Булыжник мостовой растряс его, скорость упала, и он начал ориентироваться. Точно, они въехали в столицу, по сторонам мелькали дома, кажется, они направляются к центру, но тут машина свернула в переулок, начался сложный лабиринт улочек, и пока он пытался сообразить, где они, автомобиль юркнул во двор. Ему помогли выйти из машины, под руки провели по лестнице, двери, казалось, сами распахнулись, и в наступившей темноте он даже не заметил, как на его кистях защелкнулись наручники. Поначалу он не понял, что произошло, но когда безуспешно попытался почесать шею, где почувствовал внезапный зуд, то моментально пришел к выводу, что с ним покончено.
Ему не запомнился ни маршрут по коридорам, ни его сопровождающие, ни дверь камеры, в которую его ввели и заперли снаружи. Звук поворота ключа в скважине и резко нахлынувшая тишина окончательно привели его в чувство: он дико оглядел голые стены, металлическую решетку на окне, одинокую кровать. Да, это был арест… Перед глазами замелькали лица Станчева, Анетты, появилась Роси, проплыла жена, его плечи задрожали, и он разрыдался.
Когда истерика кончилась, на душе у него полегчало, обручи на висках ослабли. Арест, снова пронеслось в его голове, им все известно об Анетте, о вкладах…

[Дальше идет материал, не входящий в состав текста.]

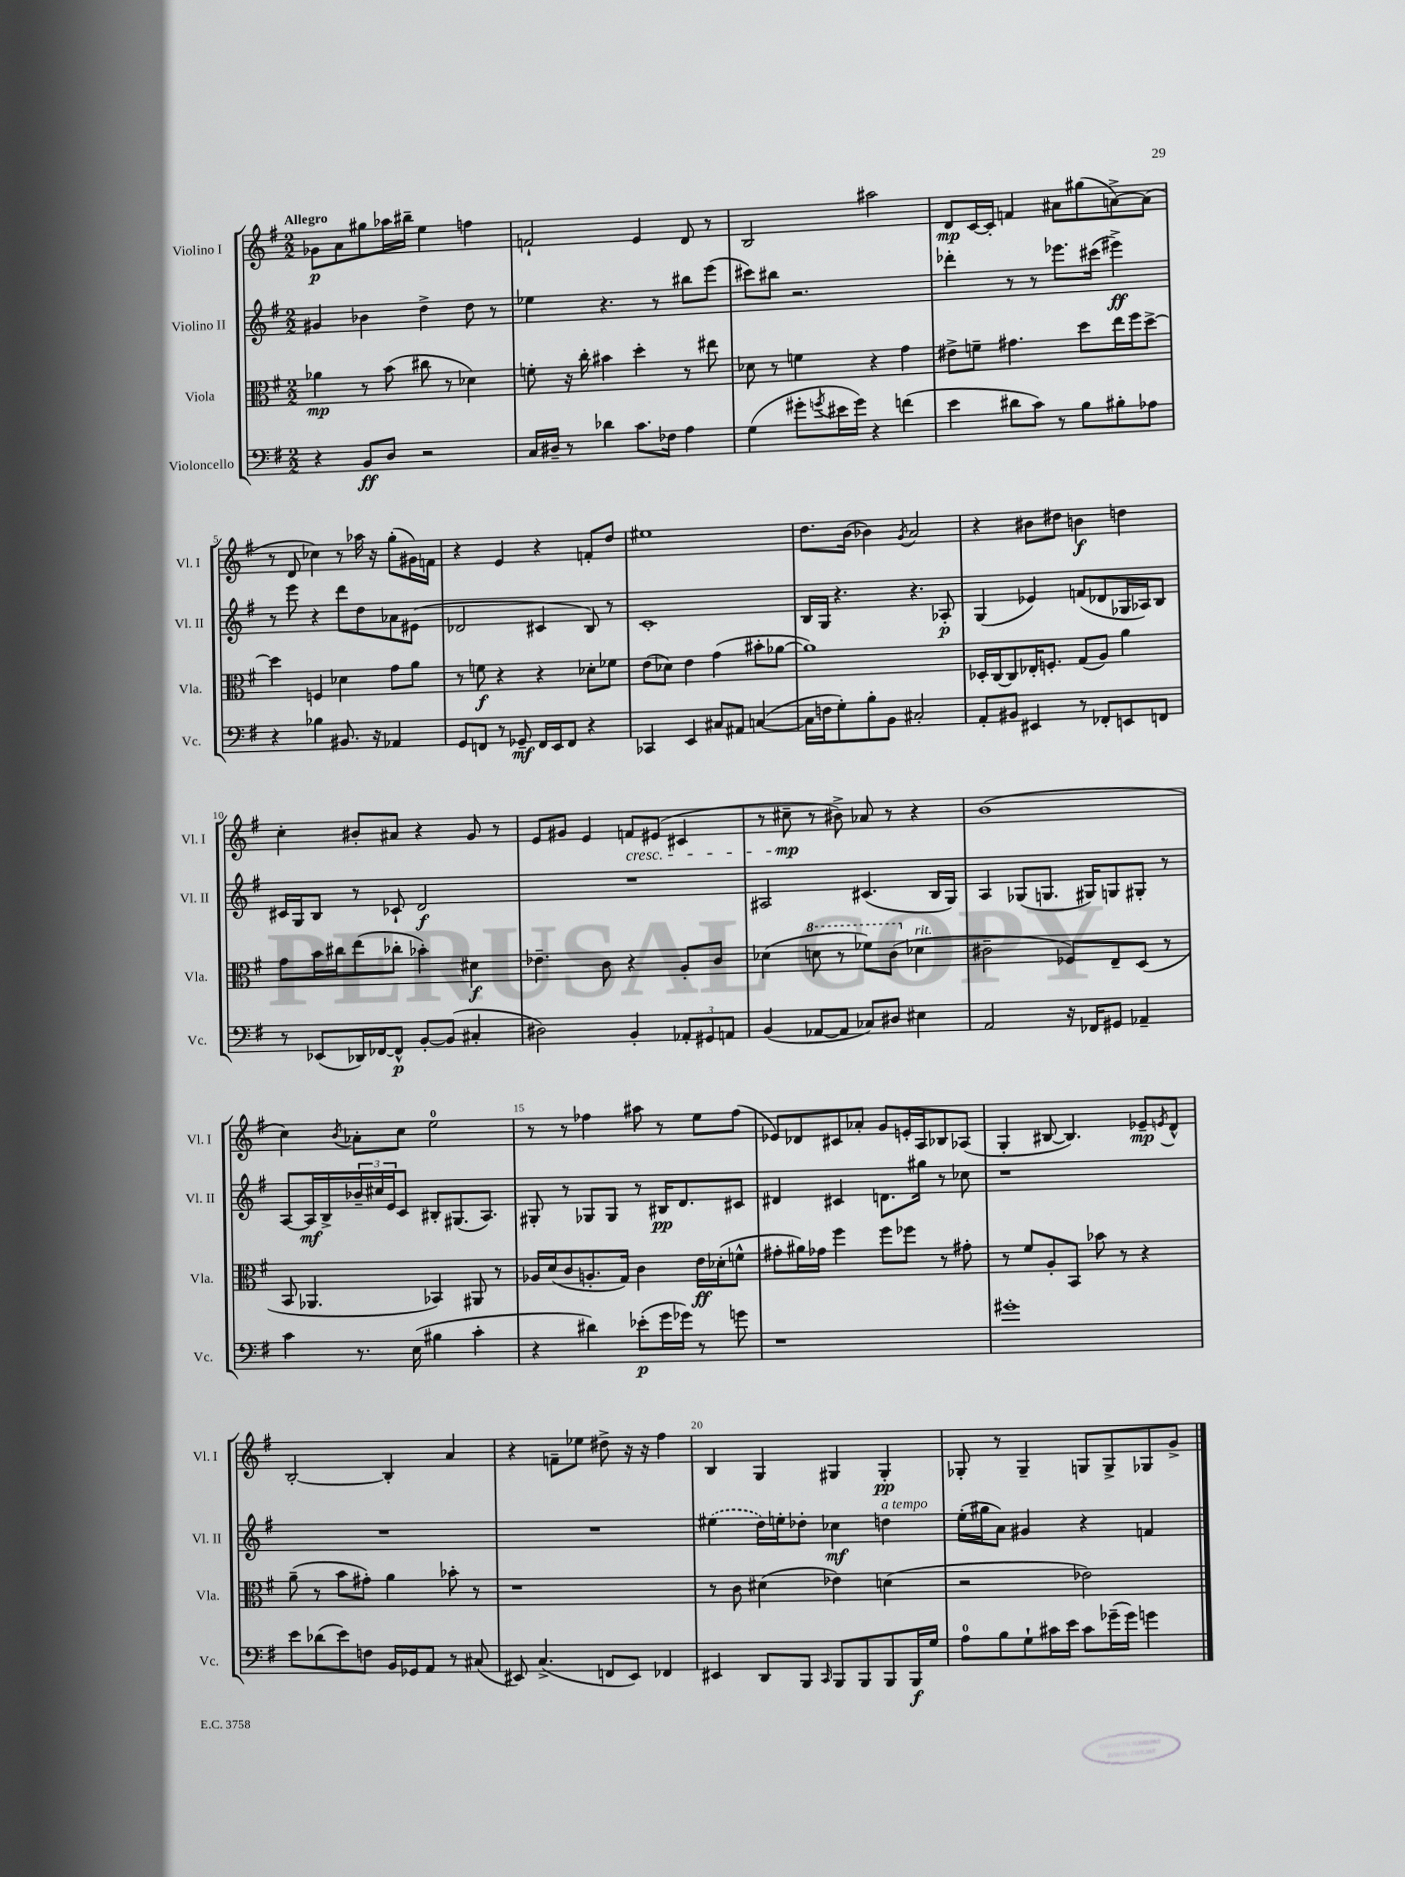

**kern	**dynam	**kern	**dynam	**kern	**dynam	**kern	**dynam
*part4	*part4	*part3	*part3	*part2	*part2	*part1	*part1
*staff4	*staff4	*staff3	*staff3	*staff2	*staff2	*staff1	*staff1
*I"Violoncello	*	*I"Viola	*	*I"Violino II	*	*I"Violino I	*
*I'Vc.	*	*I'Vla.	*	*I'Vl. II	*	*I'Vl. I	*
*clefF4	*	*clefC3	*	*clefG2	*	*clefG2	*
*k[f#]	*	*k[f#]	*	*k[f#]	*	*k[f#]	*
*M2/2	*	*M2/2	*	*M2/2	*	*M2/2	*
=1	=1	=1	=1	=1	=1	=1	=1
!	!	!	!	!	!	!LO:TX:a:B:t=Allegro	!
4r	.	4a-X\	mp	4g#X/	.	8g-X\L	p
.	.	.	.	.	.	8a\	.
8BB/L	ff	8r	.	4b-X\	.	8gg#X\	.
8D/J	.	(8b\	.	.	.	16aa-X\L	.
.	.	.	.	.	.	16bb#X~\JJ	.
2r	.	8cc#X\	.	4dd^\	.	4ee\	.
.	.	8r	.	.	.	.	.
.	.	4d-X\)	.	8dd\	.	4ffn\	.
.	.	.	.	8r	.	.	.
=2	=2	=2	=2	=2	=2	=2	=2
16C/LL	.	8fn'\	.	4ee-X\	.	2fn`/	.
16D#X~/JJ	.	.	.	.	.	.	.
8r	.	16r	.	.	.	.	.
.	.	16cc'\	.	.	.	.	.
4d-X\	.	4b#X\	.	4.r	.	.	.
8.c\L	.	4dd'\	.	.	.	4e/	.
.	.	.	.	8r	.	.	.
16F-X\Jk	.	.	.	.	.	.	.
4A\	.	8r	.	8bb#X\L	.	8d/	.
.	.	8ee#X\	.	(8eee\J	.	8r	.
=3	=3	=3	=3	=3	=3	=3	=3
(4G\	.	8d-X\	.	8ccc#X\L)	.	2B/	.
.	.	8r	.	8bb#X\J	.	.	.
8g#X'\L	.	4fn\	.	2.r	.	.	.
8qgn/	.	.	.	.	.	.	.
16e#X\L	.	.	.	.	.	.	.
16g\JJ)	.	.	.	.	.	.	.
4r	.	4r	.	.	.	2aa#X\	.
(4fn\	.	4g\	.	.	.	.	.
=4	=4	=4	=4	=4	=4	=4	=4
4e\	.	8e#X^\L	.	4ddd-X'\	.	8d/L	mp
.	.	8fn~\J	.	.	.	[16c/L	.
.	.	.	.	.	.	16c'/JJ]	.
8d#X\L	.	4.g#X\	.	8r	.	4fn/	.
8c\J)	.	.	.	8r	.	.	.
8r	.	.	.	8.eee-X\L	.	8a#X\L	.
8B\L	.	8dd\L	.	.	.	(8gg#X\	.
.	.	.	.	(16ccc#X\Jk	.	.	.
8B#X'\	.	16ee\L	.	4eee#X^\)	ff	[8an^\)	.
.	.	16ff#\J	.	.	.	.	.
8A-X\J	.	[8dd^\J	.	.	.	(8a\J]	.
!!LO:LB:g=z
=5	=5	=5	=5	=5	=5	=5	=5
4r	.	4dd\]	.	8r	.	8r	.
.	.	.	.	8eee\	.	8d/	.
4B-X\	.	4Fn/	.	4r	.	4cc-X\)	.
8.BB#X/	.	4d-X\	.	8ddd\L	.	8r	.
.	.	.	.	8dd\	.	16aa-X\	.
16r	.	.	.	.	.	16r	.
4AA-X/	.	8g\L	.	8a-X\	.	(8gg'\L	.
.	.	8a\J	.	(8e#X\J	.	16g#X\L)	.
.	.	.	.	.	.	16fn\JJ	.
=6	=6	=6	=6	=6	=6	=6	=6
8GG/L	.	8r	.	2d-X/	.	4r	.
8FFn/J	.	8fn\	f	.	.	.	.
8r	.	4r	.	.	.	4e/	.
8GG-X~/	mf	.	.	.	.	.	.
16FF/LL	.	4r	.	4c#X/	.	4r	.
16EE/J	.	.	.	.	.	.	.
8FF/J	.	.	.	.	.	.	.
4r	.	8d-X'\L	.	8B/)	.	8fn'/L	.
.	.	8f-X\J	.	8r	.	8dd/J	.
=7	=7	=7	=7	=7	=7	=7	=7
4CC-X/	.	(8e\L	.	1c'	.	1ee#X	.
.	.	8d-X\J)	.	.	.	.	.
4EE/	.	4e\	.	.	.	.	.
8C#X/L	.	(4g\	.	.	.	.	.
8AA#X/J	.	.	.	.	.	.	.
([4Cn/	.	8b#X'\L	.	.	.	.	.
.	.	[8a-X\J	.	.	.	.	.
=8	=8	=8	=8	=8	=8	=8	=8
16C\LL]	.	1a-])	.	16B/LL	.	8.dd\L	.
16Fn\J	.	.	.	16G/JJ	.	.	.
8G'\)	.	.	.	4.r	.	.	.
.	.	.	.	.	.	(16b\Jk	.
8B'\	.	.	.	.	.	4b-X\)	.
8BB\J	.	.	.	.	.	.	.
.	.	.	.	.	.	8qg/	.
2C#X'/	.	.	.	4.r	.	2a/	.
.	.	.	.	8A-X'/	p	.	.
=9	=9	=9	=9	=9	=9	=9	=9
8AA'/L	.	16D-X'/LL	.	(4G/	.	4r	.
.	.	[16C/J	.	.	.	.	.
8BB#X/J	.	8C/]	.	.	.	.	.
4EE#X/	.	16E-X'/K	.	4e-X/)	.	8b#X\L	.
.	.	8.Fn'/J	.	.	.	.	.
.	.	.	.	.	.	8dd#X\J	.
8r	.	(8G/L	.	(8fn/L	.	4bn\	f
8FF-X'/L	.	8A/J)	.	8d-X/	.	.	.
8EEn/	.	4a\	.	16G-X/L	.	4ddn\	.
.	.	.	.	16A-X/J)	.	.	.
8FFn/J	.	.	.	8B/J	.	.	.
!!LO:LB:g=z
=10	=10	=10	=10	=10	=10	=10	=10
8r	.	8g\L	.	16c#X/LL	.	4cc'\	.
.	.	.	.	16G/J	.	.	.
(8EE-X/L	.	16b\L	.	8B/J	.	.	.
.	.	16cc#X\J	.	.	.	.	.
16DD-X/L)	.	(8ee\	.	8r	.	8b#X'/L	.
[16FF-X/J	.	.	.	.	.	.	.
8FF-^^/J]	p	8cc-X'\J	.	8c-X`/	.	8a#X/J	.
[8BB'/L	.	4b-X'\)	.	2d/	f	4r	.
(8BB/J]	.	.	.	.	.	.	.
4C#X'/	.	4d#X\	f	.	.	8g/	.
.	.	.	.	.	.	8r	.
=11	=11	=11	=11	=11	=11	=11	=11
2D#X\)	.	4.e-X~\	.	1r	.	8e/L	.
.	.	.	.	.	.	8g#X/J	.
.	.	.	.	.	.	4e/	.
.	.	8c\	.	.	.	.	.
!	!	!	!	!	!	!LO:TX:b:i:t=cresc.	!
4BB'/	.	4r	.	.	.	8fn/L	.
.	.	.	.	.	.	(8e#X/J	.
12AA-X'/L	.	8A'/L	.	.	.	4c#X/	.
12GG#X/	.	.	.	.	.	.	.
.	.	8c/J	.	.	.	.	.
12AAn/J	.	.	.	.	.	.	.
=12	=12	=12	=12	=12	=12	=12	=12
(4BB/	.	(4d-X\	.	2A#X/	.	8r	.
.	.	.	.	.	.	8cc#X~\	mp
*	*	*8va	*	*	*	*	*
[8AA-X/L	.	8ddn\	.	.	.	8r	.
8AA-/J]	.	8r	.	.	.	8b#X^\)	.
8C-X/L)	.	8ff-X\L)	.	(4.c#X/	.	8a-X/	.
8D#X/J	.	(8cc\J	.	.	.	8r	.
*	*	*X8va	*	*	*	*	*
!	!	!LO:TX:a:i:t=rit.	!	!	!	!	!
4E#X\	.	4d-X\	.	.	.	4r	.
.	.	.	.	16B/LL	.	.	.
.	.	.	.	16G/JJ)	.	.	.
=13	=13	=13	=13	=13	=13	=13	=13
2AA/	.	2c#X~\	.	4A/	.	(1b	.
.	.	.	.	(8G-X/L	.	.	.
.	.	.	.	8.Gn/J	.	.	.
16r	.	8F-X/L)	.	.	.	.	.
16FF-X/KL	.	.	.	16G#X/KL)	.	.	.
8GG#X/J	.	8E~/	.	8Gn/	.	.	.
4AA-X~/	.	(8D/J	.	8G#X'/J	.	.	.
.	.	8r	.	8r	.	.	.
!!LO:LB:g=z
=14	=14	=14	=14	=14	=14	=14	=14
4c\	.	8BB/	.	[8A/L	.	4cc\)	.
.	.	4.AA-X/	.	16A/L]	mf	.	.
.	.	.	.	16B^/	.	.	.
.	.	.	.	.	.	8qb/	.
8.r	.	.	.	24b-X~/	.	8a-X'\L	.
.	.	.	.	24cc#X/	.	.	.
.	.	.	.	24e/J	.	.	.
.	.	.	.	8c/J	.	8cc\J	.
(16E\	.	.	.	.	.	.	.
4B#X\	.	4BB-X/)	.	8B#X'/L	.	2ee\	.
.	.	.	.	(8.G#X/	.	.	.
4c'\	.	8AA#X/	.	.	.	.	.
.	.	.	.	8.A/J)	.	.	.
.	.	8r	.	.	.	.	.
=15	=15	=15	=15	=15	=15	=15	=15
4r	.	16A-X/LL	.	8G#X'/	.	8r	.
.	.	(16d/J	.	.	.	.	.
.	.	8c/	.	8r	.	8r	.
4d#X\)	.	8.An'/	.	8G-X/L	.	4ff-X\	.
.	.	.	.	8G-/J	.	.	.
.	.	16G/Jk)	.	.	.	.	.
(8e-X'\L	p	4c\	.	8r	.	8aa#X\	.
16g\L	.	.	.	16B#X/KL	pp	8r	.
16g-X\JJ)	.	.	.	8.d/	.	.	.
8r	.	16e\LL	ff	.	.	8ee\L	.
.	.	(16d-X'\J	.	.	.	.	.
8gn\	.	8fn^^\J	.	8c#X/J	.	(8ff-\J	.
=16	=16	=16	=16	=16	=16	=16	=16
1r	.	8g#X'\L	.	4d#X/	.	8e-X/L)	.
.	.	16a#X\L)	.	.	.	8d-X/	.
.	.	16g-X\JJ	.	.	.	.	.
.	.	4ff#\	.	4c#X/	.	8c#X/	.
.	.	.	.	.	.	8a-X'/J	.
.	.	8ff#\L	.	8.dn\L	.	8g/L	.
.	.	8ff-X\J	.	.	.	16en'/L	.
.	.	.	.	16gg#X\Jk	.	16A/J	.
.	.	8r	.	8r	.	8B-X/	.
.	.	8g#X'\	.	8cc-X\	.	(8A-X/J	.
=17	=17	=17	=17	=17	=17	=17	=17
1g#X'	.	8r	.	1r	.	4G'/	.
.	.	8f#/L	.	.	.	.	.
.	.	8A'/	.	.	.	[8B#X/	.
.	.	8BB/J	.	.	.	4.B#/])	.
.	.	8b-X\	.	.	.	.	.
.	.	8r	.	.	.	.	.
.	.	4r	.	.	.	8e-X~/L	mp
.	.	.	.	.	.	8qen/	.
.	.	.	.	.	.	8d^^/J	.
!!LO:LB:g=z
=18	=18	=18	=18	=18	=18	=18	=18
8e\L	.	(8a~\	.	1r	.	[2B'/	.
(8d-X\	.	8r	.	.	.	.	.
8e\)	.	8b\L	.	.	.	.	.
8Fn\J	.	8g#X'\J)	.	.	.	.	.
16BB/LL	.	4a\	.	.	.	4B'/]	.
16GG-X/J	.	.	.	.	.	.	.
8AA/J	.	.	.	.	.	.	.
8r	.	8b-X'\	.	.	.	4a/	.
(8C#X/	.	8r	.	.	.	.	.
=19	=19	=19	=19	=19	=19	=19	=19
8EE#X/)	.	1r	.	1r	.	4r	.
(4.C^/	.	.	.	.	.	.	.
.	.	.	.	.	.	8fn~\L	.
.	.	.	.	.	.	8ee-X\J	.
8FFn/L	.	.	.	.	.	8dd#X^\	.
8EE#/J)	.	.	.	.	.	16r	.
.	.	.	.	.	.	16r	.
4FF-X/	.	.	.	.	.	4ff#\	.
=20	=20	=20	=20	=20	=20	=20	=20
4EE#X/	.	8r	.	(4ee#X\	.	4B/	.
.	.	8c\	.	.	.	.	.
8DD/L	.	(4d#X\	.	16dd\LL)	.	4G/	.
.	.	.	.	16een'\J	.	.	.
8BBB/J	.	.	.	8dd-X'\J	.	.	.
16qqCC/	.	.	.	.	.	.	.
8BBB/L	.	4e-X\)	.	4cc-X\	mf	4G#X/	.
8BBB/	.	.	.	.	.	.	.
!	!	!	!	!LO:TX:a:i:t=a tempo	!	!	!
8BBB/	.	(4dn\	.	4ddn\	.	4G#'/	pp
16BBB/L	f	.	.	.	.	.	.
16G/JJ	.	.	.	.	.	.	.
=21	=21	=21	=21	=21	=21	=21	=21
8A\L	.	2r	.	(16ee'\LL	.	8G-X'/	.
.	.	.	.	16gg#X\J	.	.	.
8B\	.	.	.	8a\J)	.	8r	.
8G`\	.	.	.	4g#X/	.	4G-~/	.
16c#X\L	.	.	.	.	.	.	.
16e\JJ	.	.	.	.	.	.	.
8c#\L	.	2e-X\)	.	4r	.	8Gn/L	.
(16g-X~\L	.	.	.	.	.	8G^/	.
16g-\JJ)	.	.	.	.	.	.	.
4gn\	.	.	.	4fn/	.	8G-X/	.
.	.	.	.	.	.	8g^/J	.
==	==	==	==	==	==	==	==
*-	*-	*-	*-	*-	*-	*-	*-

От этой мысли он завалился на спину. Взгляд его уткнулся в давно не беленный потолок, пошарил по стенам, запутался в оконной решетке, и веки сами собой опустились. Мягкий мрак привнес немного спокойствия, он чувствовал, как высыхают слезы на его щеках. Появилась Анетта, только ее лицо, неподвижное, глаза глядели испытующе. Он знал его до мелочей, знал каждую морщинку, каждую ямочку. Лицо медленно росло, глаза сосредоточенно смотрели перед собой, и объектом их пристального внимания был он сам, Григор. Неужели она жива… И в следующее мгновение его губы зашептали тяжелые, липкие слова: шлюха, продажная тварь, предательница…
Ругань приободрила его, мысль заработала продуктивнее. Откуда дознался этот иуда Станчев о его связи с Анеттой, неужели за ними следили? И почему его прижали так поздно, почему выжидали? Но самое главное – как они докопались до вкладов, если о них знали только он сам да Анетта?.. Ну и, конечно, в банке и, вероятно, тамошние секретные службы. Анетта упоминала о какой-то слежке, о тайном фотографировании – вдруг они стали жертвой соглашения разведслужб, мерзкого размена человеческими судьбами?
Вопросы множились, а ответа не находилось ни на один. Нет, не логично, глупо предавать его той стороне, ни смысла, ни выгоды – они получали от него ценную информацию, приносившую серьезную пользу. Анетта об этом не знала, никто не знал, система передачи была организована безупречно, уже столько времени…
Свесившаяся с кровати нога затекла, но Григор не мог сообразить, откуда идет боль, и не подымал ее с пола. Иуда Станчев намекнул ему об особой информации, но это была уловка, прощупывание почвы, иначе они бы не привезли его на поляну. Спокойствие, Григор, немного спокойствия. Разыскивая убийцу, они наткнулись на вклады. Но как они до них добрались – как? Неужели они проследили за Анеттой, или она сама…
И мысль об Анеттином предательстве снова парализовала его.